Assigned task:
Report every line of the listing below in which the string "cytoplasmic" occurs.

Recorded information:
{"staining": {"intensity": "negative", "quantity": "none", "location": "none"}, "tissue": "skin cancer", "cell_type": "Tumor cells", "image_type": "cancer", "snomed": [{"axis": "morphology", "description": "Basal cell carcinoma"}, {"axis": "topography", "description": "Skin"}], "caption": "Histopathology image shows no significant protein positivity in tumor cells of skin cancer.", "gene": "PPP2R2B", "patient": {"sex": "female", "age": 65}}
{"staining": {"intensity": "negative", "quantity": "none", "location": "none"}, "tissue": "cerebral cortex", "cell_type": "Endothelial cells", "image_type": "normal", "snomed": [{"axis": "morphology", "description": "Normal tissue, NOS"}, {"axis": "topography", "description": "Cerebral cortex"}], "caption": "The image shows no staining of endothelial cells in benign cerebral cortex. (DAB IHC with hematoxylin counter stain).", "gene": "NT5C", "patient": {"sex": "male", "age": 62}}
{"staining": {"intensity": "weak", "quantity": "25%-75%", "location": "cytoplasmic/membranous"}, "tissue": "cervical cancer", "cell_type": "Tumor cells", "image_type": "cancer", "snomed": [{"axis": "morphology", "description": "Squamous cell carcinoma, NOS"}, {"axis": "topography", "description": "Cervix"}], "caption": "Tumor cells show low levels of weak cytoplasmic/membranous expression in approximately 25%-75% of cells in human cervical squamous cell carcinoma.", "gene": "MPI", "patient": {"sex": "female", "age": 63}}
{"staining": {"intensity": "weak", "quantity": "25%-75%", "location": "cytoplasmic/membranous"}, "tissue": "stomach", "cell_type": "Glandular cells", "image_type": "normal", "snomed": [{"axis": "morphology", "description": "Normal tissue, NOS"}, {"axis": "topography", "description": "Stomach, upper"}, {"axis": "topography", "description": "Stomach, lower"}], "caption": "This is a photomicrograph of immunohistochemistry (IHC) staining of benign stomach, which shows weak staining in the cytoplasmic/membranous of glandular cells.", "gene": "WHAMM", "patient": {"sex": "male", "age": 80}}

Answer:
{"staining": {"intensity": "weak", "quantity": "25%-75%", "location": "cytoplasmic/membranous"}, "tissue": "cervical cancer", "cell_type": "Tumor cells", "image_type": "cancer", "snomed": [{"axis": "morphology", "description": "Squamous cell carcinoma, NOS"}, {"axis": "topography", "description": "Cervix"}], "caption": "Tumor cells show low levels of weak cytoplasmic/membranous expression in approximately 25%-75% of cells in human cervical squamous cell carcinoma.", "gene": "MPI", "patient": {"sex": "female", "age": 63}}
{"staining": {"intensity": "weak", "quantity": "25%-75%", "location": "cytoplasmic/membranous"}, "tissue": "stomach", "cell_type": "Glandular cells", "image_type": "normal", "snomed": [{"axis": "morphology", "description": "Normal tissue, NOS"}, {"axis": "topography", "description": "Stomach, upper"}, {"axis": "topography", "description": "Stomach, lower"}], "caption": "This is a photomicrograph of immunohistochemistry (IHC) staining of benign stomach, which shows weak staining in the cytoplasmic/membranous of glandular cells.", "gene": "WHAMM", "patient": {"sex": "male", "age": 80}}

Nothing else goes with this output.